REQUIREMENT
Return all entries below exactly. Skip nothing.

______

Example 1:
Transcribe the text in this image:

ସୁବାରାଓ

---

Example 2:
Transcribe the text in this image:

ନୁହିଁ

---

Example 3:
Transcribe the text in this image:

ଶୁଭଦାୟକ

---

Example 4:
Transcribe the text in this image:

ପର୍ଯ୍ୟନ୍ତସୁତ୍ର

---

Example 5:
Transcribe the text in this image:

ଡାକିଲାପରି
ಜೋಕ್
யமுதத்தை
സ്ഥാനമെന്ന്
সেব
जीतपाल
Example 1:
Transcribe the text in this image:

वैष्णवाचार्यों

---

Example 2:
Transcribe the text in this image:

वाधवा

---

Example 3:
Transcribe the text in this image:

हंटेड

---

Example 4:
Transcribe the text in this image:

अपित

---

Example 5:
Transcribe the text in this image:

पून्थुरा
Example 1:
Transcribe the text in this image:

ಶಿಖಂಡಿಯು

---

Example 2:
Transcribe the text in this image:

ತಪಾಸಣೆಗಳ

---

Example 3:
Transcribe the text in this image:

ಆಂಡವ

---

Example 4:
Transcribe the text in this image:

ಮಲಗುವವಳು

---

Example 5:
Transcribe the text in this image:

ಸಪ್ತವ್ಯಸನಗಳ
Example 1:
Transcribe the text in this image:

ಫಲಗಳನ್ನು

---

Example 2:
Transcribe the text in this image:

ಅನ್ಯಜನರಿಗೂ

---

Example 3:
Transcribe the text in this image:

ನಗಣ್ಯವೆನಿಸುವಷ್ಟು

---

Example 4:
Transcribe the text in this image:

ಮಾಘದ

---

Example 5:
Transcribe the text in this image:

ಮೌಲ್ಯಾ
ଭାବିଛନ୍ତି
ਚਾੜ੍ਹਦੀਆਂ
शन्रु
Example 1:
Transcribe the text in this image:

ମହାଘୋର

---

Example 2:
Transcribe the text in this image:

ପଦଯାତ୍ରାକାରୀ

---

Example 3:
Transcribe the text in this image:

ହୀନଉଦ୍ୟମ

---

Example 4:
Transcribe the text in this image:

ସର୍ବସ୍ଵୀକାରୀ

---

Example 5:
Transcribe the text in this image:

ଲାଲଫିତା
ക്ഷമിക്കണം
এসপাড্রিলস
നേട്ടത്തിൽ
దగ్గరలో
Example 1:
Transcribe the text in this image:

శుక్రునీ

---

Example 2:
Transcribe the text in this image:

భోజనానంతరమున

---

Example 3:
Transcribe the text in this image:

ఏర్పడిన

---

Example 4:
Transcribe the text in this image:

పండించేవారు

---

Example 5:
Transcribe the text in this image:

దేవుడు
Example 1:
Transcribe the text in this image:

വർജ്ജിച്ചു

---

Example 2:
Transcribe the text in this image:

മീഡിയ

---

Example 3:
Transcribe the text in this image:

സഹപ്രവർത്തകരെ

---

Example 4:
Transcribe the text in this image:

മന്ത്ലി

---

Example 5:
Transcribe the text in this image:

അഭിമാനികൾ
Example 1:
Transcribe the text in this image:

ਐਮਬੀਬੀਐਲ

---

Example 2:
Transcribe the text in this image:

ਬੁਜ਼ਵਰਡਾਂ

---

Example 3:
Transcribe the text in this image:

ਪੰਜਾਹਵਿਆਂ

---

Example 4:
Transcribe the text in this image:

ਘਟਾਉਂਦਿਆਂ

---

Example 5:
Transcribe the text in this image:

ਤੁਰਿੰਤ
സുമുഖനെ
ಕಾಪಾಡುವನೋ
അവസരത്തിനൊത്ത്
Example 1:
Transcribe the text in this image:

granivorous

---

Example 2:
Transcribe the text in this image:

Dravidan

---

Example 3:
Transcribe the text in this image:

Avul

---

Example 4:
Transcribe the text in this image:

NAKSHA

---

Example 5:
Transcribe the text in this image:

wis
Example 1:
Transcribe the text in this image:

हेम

______

YOUR SOLUTION
Example 1:
Transcribe the text in this image:

ସୁବାରାଓ

---

Example 2:
Transcribe the text in this image:

ନୁହିଁ

---

Example 3:
Transcribe the text in this image:

ଶୁଭଦାୟକ

---

Example 4:
Transcribe the text in this image:

ପର୍ଯ୍ୟନ୍ତସୁତ୍ର

---

Example 5:
Transcribe the text in this image:

ଡାକିଲାପରି
ಜೋಕ್
யமுதத்தை
സ്ഥാനമെന്ന്
সেব
जीतपाल
Example 1:
Transcribe the text in this image:

वैष्णवाचार्यों

---

Example 2:
Transcribe the text in this image:

वाधवा

---

Example 3:
Transcribe the text in this image:

हंटेड

---

Example 4:
Transcribe the text in this image:

अपित

---

Example 5:
Transcribe the text in this image:

पून्थुरा
Example 1:
Transcribe the text in this image:

ಶಿಖಂಡಿಯು

---

Example 2:
Transcribe the text in this image:

ತಪಾಸಣೆಗಳ

---

Example 3:
Transcribe the text in this image:

ಆಂಡವ

---

Example 4:
Transcribe the text in this image:

ಮಲಗುವವಳು

---

Example 5:
Transcribe the text in this image:

ಸಪ್ತವ್ಯಸನಗಳ
Example 1:
Transcribe the text in this image:

ಫಲಗಳನ್ನು

---

Example 2:
Transcribe the text in this image:

ಅನ್ಯಜನರಿಗೂ

---

Example 3:
Transcribe the text in this image:

ನಗಣ್ಯವೆನಿಸುವಷ್ಟು

---

Example 4:
Transcribe the text in this image:

ಮಾಘದ

---

Example 5:
Transcribe the text in this image:

ಮೌಲ್ಯಾ
ଭାବିଛନ୍ତି
ਚਾੜ੍ਹਦੀਆਂ
शन्रु
Example 1:
Transcribe the text in this image:

ମହାଘୋର

---

Example 2:
Transcribe the text in this image:

ପଦଯାତ୍ରାକାରୀ

---

Example 3:
Transcribe the text in this image:

ହୀନଉଦ୍ୟମ

---

Example 4:
Transcribe the text in this image:

ସର୍ବସ୍ଵୀକାରୀ

---

Example 5:
Transcribe the text in this image:

ଲାଲଫିତା
ക്ഷമിക്കണം
এসপাড্রিলস
നേട്ടത്തിൽ
దగ్గరలో
Example 1:
Transcribe the text in this image:

శుక్రునీ

---

Example 2:
Transcribe the text in this image:

భోజనానంతరమున

---

Example 3:
Transcribe the text in this image:

ఏర్పడిన

---

Example 4:
Transcribe the text in this image:

పండించేవారు

---

Example 5:
Transcribe the text in this image:

దేవుడు
Example 1:
Transcribe the text in this image:

വർജ്ജിച്ചു

---

Example 2:
Transcribe the text in this image:

മീഡിയ

---

Example 3:
Transcribe the text in this image:

സഹപ്രവർത്തകരെ

---

Example 4:
Transcribe the text in this image:

മന്ത്ലി

---

Example 5:
Transcribe the text in this image:

അഭിമാനികൾ
Example 1:
Transcribe the text in this image:

ਐਮਬੀਬੀਐਲ

---

Example 2:
Transcribe the text in this image:

ਬੁਜ਼ਵਰਡਾਂ

---

Example 3:
Transcribe the text in this image:

ਪੰਜਾਹਵਿਆਂ

---

Example 4:
Transcribe the text in this image:

ਘਟਾਉਂਦਿਆਂ

---

Example 5:
Transcribe the text in this image:

ਤੁਰਿੰਤ
സുമുഖനെ
ಕಾಪಾಡುವನೋ
അവസരത്തിനൊത്ത്
Example 1:
Transcribe the text in this image:

granivorous

---

Example 2:
Transcribe the text in this image:

Dravidan

---

Example 3:
Transcribe the text in this image:

Avul

---

Example 4:
Transcribe the text in this image:

NAKSHA

---

Example 5:
Transcribe the text in this image:

wis
Example 1:
Transcribe the text in this image:

हेम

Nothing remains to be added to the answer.